PAE: LLM-based Product Attribute Extraction for E-Commerce Fashion Trends

Apurva Sinha,Ekta Gujral
2024-05-28
Abstract:Product attribute extraction is an growing field in e-commerce business, with several applications including product ranking, product recommendation, future assortment planning and improving online shopping customer experiences. Understanding the customer needs is critical part of online business, specifically fashion products. Retailers uses assortment planning to determine the mix of products to offer in each store and channel, stay responsive to market dynamics and to manage inventory and catalogs. The goal is to offer the right styles, in the right sizes and colors, through the right channels. When shoppers find products that meet their needs and desires, they are more likely to return for future purchases, fostering customer loyalty. Product attributes are a key factor in assortment planning. In this paper we present PAE, a product attribute extraction algorithm for future trend reports consisting text and images in PDF format. Most existing methods focus on attribute extraction from titles or product descriptions or utilize visual information from existing product images. Compared to the prior works, our work focuses on attribute extraction from PDF files where upcoming fashion trends are explained. This work proposes a more comprehensive framework that fully utilizes the different modalities for attribute extraction and help retailers to plan the assortment in advance. Our contributions are three-fold: (a) We develop PAE, an efficient framework to extract attributes from unstructured data (text and images); (b) We provide catalog matching methodology based on BERT representations to discover the existing attributes using upcoming attribute values; (c) We conduct extensive experiments with several baselines and show that PAE is an effective, flexible and on par or superior (avg 92.5% F1-Score) framework to existing state-of-the-art for attribute value extraction task.

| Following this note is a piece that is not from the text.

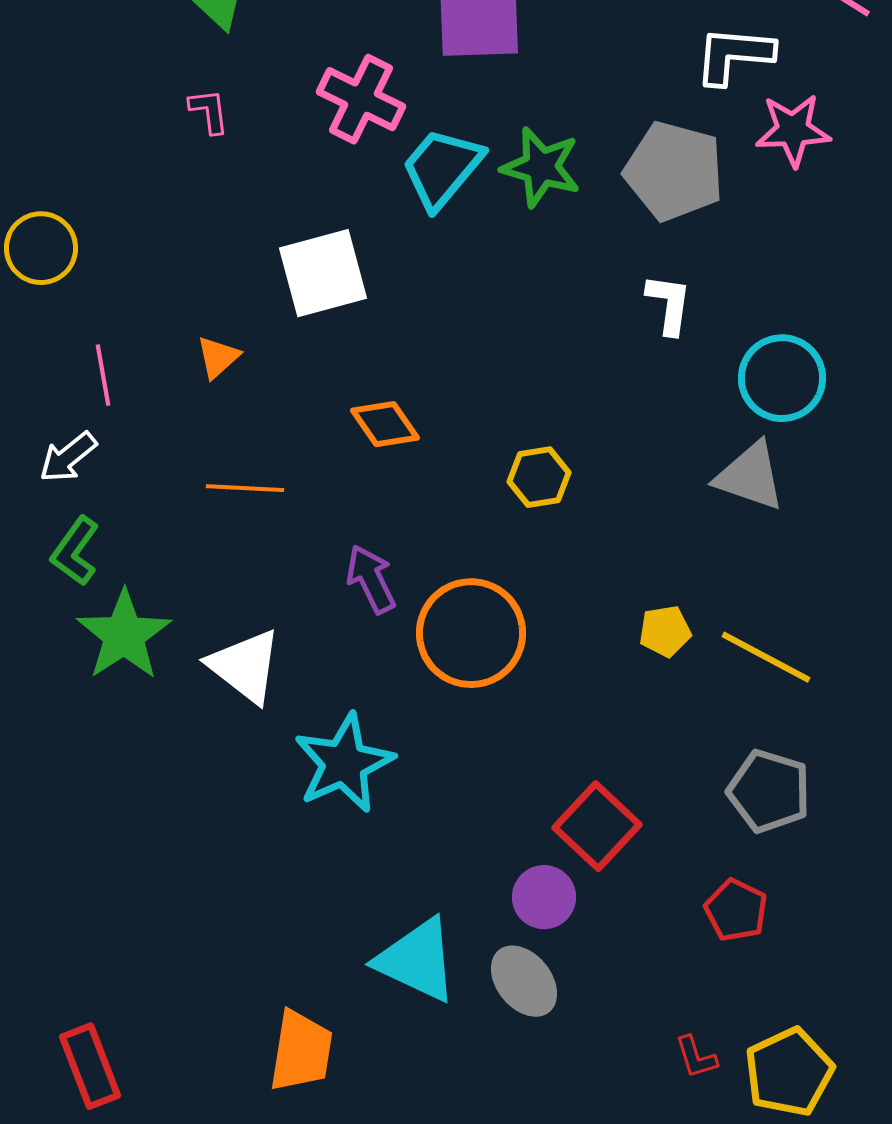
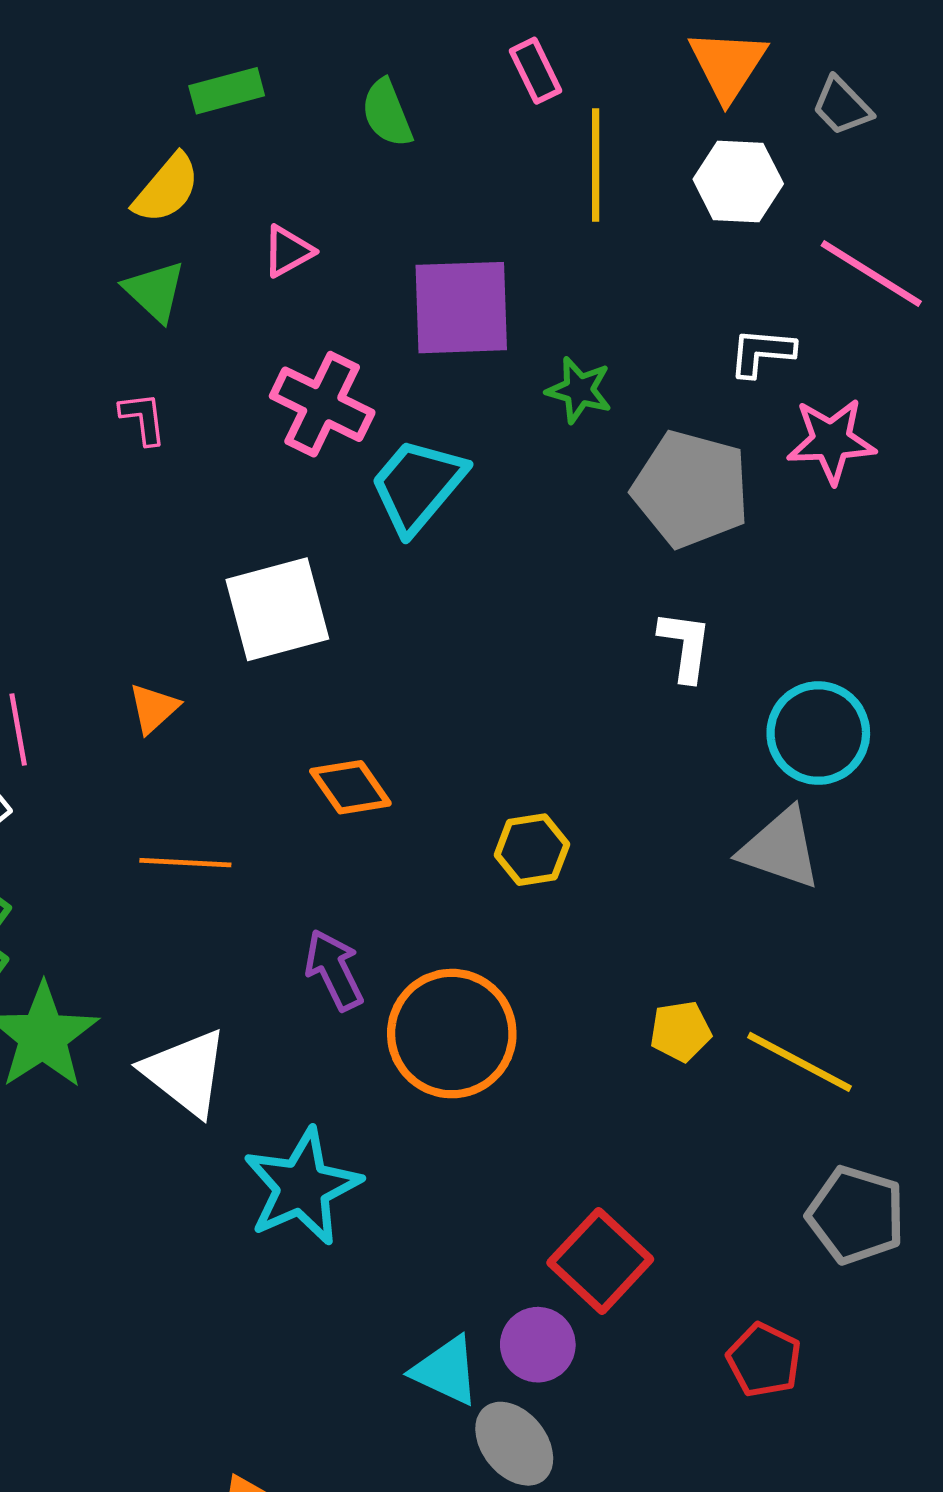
white L-shape: (734, 55) -> (762, 352), size x0.7
green star: (541, 167) -> (579, 390), moved, size x0.7
gray pentagon: (769, 791) -> (856, 1215), moved
cyan triangle: (417, 960) -> (446, 1371), moved, size x0.7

Artificial Intelligence,Computer Vision and Pattern Recognition,Machine Learning
What problem does this paper attempt to address?
The paper proposes a solution to the problem of product attribute extraction in e-commerce, specifically focusing on text and image data in fashion trend reports. Existing methods mostly focus on extracting attributes from titles or product descriptions, or using visual information from existing product images. This work, however, focuses on extracting attributes from PDF files that contain future fashion trend explanations, which helps retailers plan their product assortments in advance. The main contributions of the paper include: 1. The proposal of an algorithm framework named PAE (Product Attribute Extraction), which efficiently extracts attributes from unstructured text and image data. 2. The introduction of a catalog matching approach based on BERT representation to discover existing attributes and use upcoming attribute values. 3. Extensive experiments were conducted, comparing with multiple baseline models, proving that PAE performs as well as or even better than state-of-the-art methods in attribute value extraction tasks, with an average F1 score of 92.5%. The paper discusses the challenges of extracting text and images from PDF files, such as text misspelling, loss of image quality, and multi-label attribute recognition, and proposes corresponding solutions. By matching the extracted attributes with the product catalog, the quality of search tags can be improved, leading to an enhanced shopping experience for customers. In addition, the paper discusses how to utilize unsupervised models and extract interpretable visual attributes from unlabeled data. The experimental results show that PAE achieves high precision on multiple datasets, with F1 scores exceeding 90% for both text and images, demonstrating its effectiveness and flexibility.